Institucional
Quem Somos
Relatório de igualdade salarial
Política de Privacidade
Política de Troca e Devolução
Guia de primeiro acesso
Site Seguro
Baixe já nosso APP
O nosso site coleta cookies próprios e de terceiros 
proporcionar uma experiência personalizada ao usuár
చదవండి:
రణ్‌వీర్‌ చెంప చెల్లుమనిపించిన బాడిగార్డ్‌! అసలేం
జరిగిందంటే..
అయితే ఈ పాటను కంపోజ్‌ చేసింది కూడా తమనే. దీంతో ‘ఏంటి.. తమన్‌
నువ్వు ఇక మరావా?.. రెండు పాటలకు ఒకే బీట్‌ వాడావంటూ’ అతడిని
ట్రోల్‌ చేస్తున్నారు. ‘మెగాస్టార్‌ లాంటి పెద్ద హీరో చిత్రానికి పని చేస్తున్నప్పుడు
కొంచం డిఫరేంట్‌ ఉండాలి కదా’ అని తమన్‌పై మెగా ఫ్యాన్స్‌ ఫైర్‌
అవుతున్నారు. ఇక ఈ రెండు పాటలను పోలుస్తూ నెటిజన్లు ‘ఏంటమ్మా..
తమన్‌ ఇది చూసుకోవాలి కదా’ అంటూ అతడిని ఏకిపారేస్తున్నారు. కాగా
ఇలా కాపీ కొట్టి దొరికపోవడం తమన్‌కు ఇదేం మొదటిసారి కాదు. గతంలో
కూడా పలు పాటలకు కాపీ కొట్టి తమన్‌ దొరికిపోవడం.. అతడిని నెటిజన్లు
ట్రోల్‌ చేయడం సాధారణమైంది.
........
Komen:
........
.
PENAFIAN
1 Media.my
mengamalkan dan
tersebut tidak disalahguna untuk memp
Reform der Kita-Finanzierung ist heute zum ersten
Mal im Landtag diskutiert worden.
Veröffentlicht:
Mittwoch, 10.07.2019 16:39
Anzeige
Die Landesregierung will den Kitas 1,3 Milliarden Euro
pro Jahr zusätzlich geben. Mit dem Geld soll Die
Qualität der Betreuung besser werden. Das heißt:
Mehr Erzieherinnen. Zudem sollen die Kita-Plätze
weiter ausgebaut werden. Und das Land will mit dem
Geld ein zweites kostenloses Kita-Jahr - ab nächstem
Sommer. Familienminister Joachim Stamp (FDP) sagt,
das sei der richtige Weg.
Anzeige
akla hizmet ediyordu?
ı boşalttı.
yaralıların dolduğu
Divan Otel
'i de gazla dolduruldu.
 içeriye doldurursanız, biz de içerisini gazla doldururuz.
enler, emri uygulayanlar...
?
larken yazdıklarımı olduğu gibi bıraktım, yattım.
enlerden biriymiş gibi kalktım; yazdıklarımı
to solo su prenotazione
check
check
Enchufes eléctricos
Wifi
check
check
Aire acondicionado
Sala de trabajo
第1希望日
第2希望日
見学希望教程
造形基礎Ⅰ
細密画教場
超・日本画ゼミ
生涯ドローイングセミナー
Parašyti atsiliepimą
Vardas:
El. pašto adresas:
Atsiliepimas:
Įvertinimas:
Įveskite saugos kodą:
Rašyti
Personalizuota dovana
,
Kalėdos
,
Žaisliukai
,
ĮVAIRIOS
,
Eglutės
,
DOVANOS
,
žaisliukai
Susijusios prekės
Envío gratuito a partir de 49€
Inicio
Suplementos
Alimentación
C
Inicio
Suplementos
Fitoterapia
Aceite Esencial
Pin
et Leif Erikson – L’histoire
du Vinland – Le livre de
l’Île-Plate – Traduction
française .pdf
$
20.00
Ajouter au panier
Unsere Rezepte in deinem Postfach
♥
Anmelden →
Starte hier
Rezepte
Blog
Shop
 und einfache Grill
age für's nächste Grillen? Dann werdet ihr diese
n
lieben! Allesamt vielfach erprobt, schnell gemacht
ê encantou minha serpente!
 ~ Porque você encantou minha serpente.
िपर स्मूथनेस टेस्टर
──────────
Turn every line of text in the records above into a numbered list, leaving out any blank lines.

1. Institucional
2. Quem Somos
3. Relatório de igualdade salarial
4. Política de Privacidade
5. Política de Troca e Devolução
6. Guia de primeiro acesso
7. Site Seguro
8. Baixe já nosso APP
9. O nosso site coleta cookies próprios e de terceiros 
10. proporcionar uma experiência personalizada ao usuár
11. చదవండి:
12. రణ్‌వీర్‌ చెంప చెల్లుమనిపించిన బాడిగార్డ్‌! అసలేం
13. జరిగిందంటే..
14. అయితే ఈ పాటను కంపోజ్‌ చేసింది కూడా తమనే. దీంతో ‘ఏంటి.. తమన్‌
15. నువ్వు ఇక మరావా?.. రెండు పాటలకు ఒకే బీట్‌ వాడావంటూ’ అతడిని
16. ట్రోల్‌ చేస్తున్నారు. ‘మెగాస్టార్‌ లాంటి పెద్ద హీరో చిత్రానికి పని చేస్తున్నప్పుడు
17. కొంచం డిఫరేంట్‌ ఉండాలి కదా’ అని తమన్‌పై మెగా ఫ్యాన్స్‌ ఫైర్‌
18. అవుతున్నారు. ఇక ఈ రెండు పాటలను పోలుస్తూ నెటిజన్లు ‘ఏంటమ్మా..
19. తమన్‌ ఇది చూసుకోవాలి కదా’ అంటూ అతడిని ఏకిపారేస్తున్నారు. కాగా
20. ఇలా కాపీ కొట్టి దొరికపోవడం తమన్‌కు ఇదేం మొదటిసారి కాదు. గతంలో
21. కూడా పలు పాటలకు కాపీ కొట్టి తమన్‌ దొరికిపోవడం.. అతడిని నెటిజన్లు
22. ట్రోల్‌ చేయడం సాధారణమైంది.
23. ........
24. Komen:
25. ........
26. .
27. PENAFIAN
28. 1 Media.my
29. mengamalkan dan
30. tersebut tidak disalahguna untuk memp
31. Reform der Kita-Finanzierung ist heute zum ersten
32. Mal im Landtag diskutiert worden.
33. Veröffentlicht:
34. Mittwoch, 10.07.2019 16:39
35. Anzeige
36. Die Landesregierung will den Kitas 1,3 Milliarden Euro
37. pro Jahr zusätzlich geben. Mit dem Geld soll Die
38. Qualität der Betreuung besser werden. Das heißt:
39. Mehr Erzieherinnen. Zudem sollen die Kita-Plätze
40. weiter ausgebaut werden. Und das Land will mit dem
41. Geld ein zweites kostenloses Kita-Jahr - ab nächstem
42. Sommer. Familienminister Joachim Stamp (FDP) sagt,
43. das sei der richtige Weg.
44. Anzeige
45. akla hizmet ediyordu?
46. ı boşalttı.
47. yaralıların dolduğu
48. Divan Otel
49. 'i de gazla dolduruldu.
50.  içeriye doldurursanız, biz de içerisini gazla doldururuz.
51. enler, emri uygulayanlar...
52. ?
53. larken yazdıklarımı olduğu gibi bıraktım, yattım.
54. enlerden biriymiş gibi kalktım; yazdıklarımı
55. to solo su prenotazione
56. check
57. check
58. Enchufes eléctricos
59. Wifi
60. check
61. check
62. Aire acondicionado
63. Sala de trabajo
64. 第1希望日
65. 第2希望日
66. 見学希望教程
67. 造形基礎Ⅰ
68. 細密画教場
69. 超・日本画ゼミ
70. 生涯ドローイングセミナー
71. Parašyti atsiliepimą
72. Vardas:
73. El. pašto adresas:
74. Atsiliepimas:
75. Įvertinimas:
76. Įveskite saugos kodą:
77. Rašyti
78. Personalizuota dovana
79. ,
80. Kalėdos
81. ,
82. Žaisliukai
83. ,
84. ĮVAIRIOS
85. ,
86. Eglutės
87. ,
88. DOVANOS
89. ,
90. žaisliukai
91. Susijusios prekės
92. Envío gratuito a partir de 49€
93. Inicio
94. Suplementos
95. Alimentación
96. C
97. Inicio
98. Suplementos
99. Fitoterapia
100. Aceite Esencial
101. Pin
102. et Leif Erikson – L’histoire
103. du Vinland – Le livre de
104. l’Île-Plate – Traduction
105. française .pdf
106. $
107. 20.00
108. Ajouter au panier
109. Unsere Rezepte in deinem Postfach
110. ♥
111. Anmelden →
112. Starte hier
113. Rezepte
114. Blog
115. Shop
116.  und einfache Grill
117. age für's nächste Grillen? Dann werdet ihr diese
118. n
119. lieben! Allesamt vielfach erprobt, schnell gemacht
120. ê encantou minha serpente!
121.  ~ Porque você encantou minha serpente.
122. िपर स्मूथनेस टेस्टर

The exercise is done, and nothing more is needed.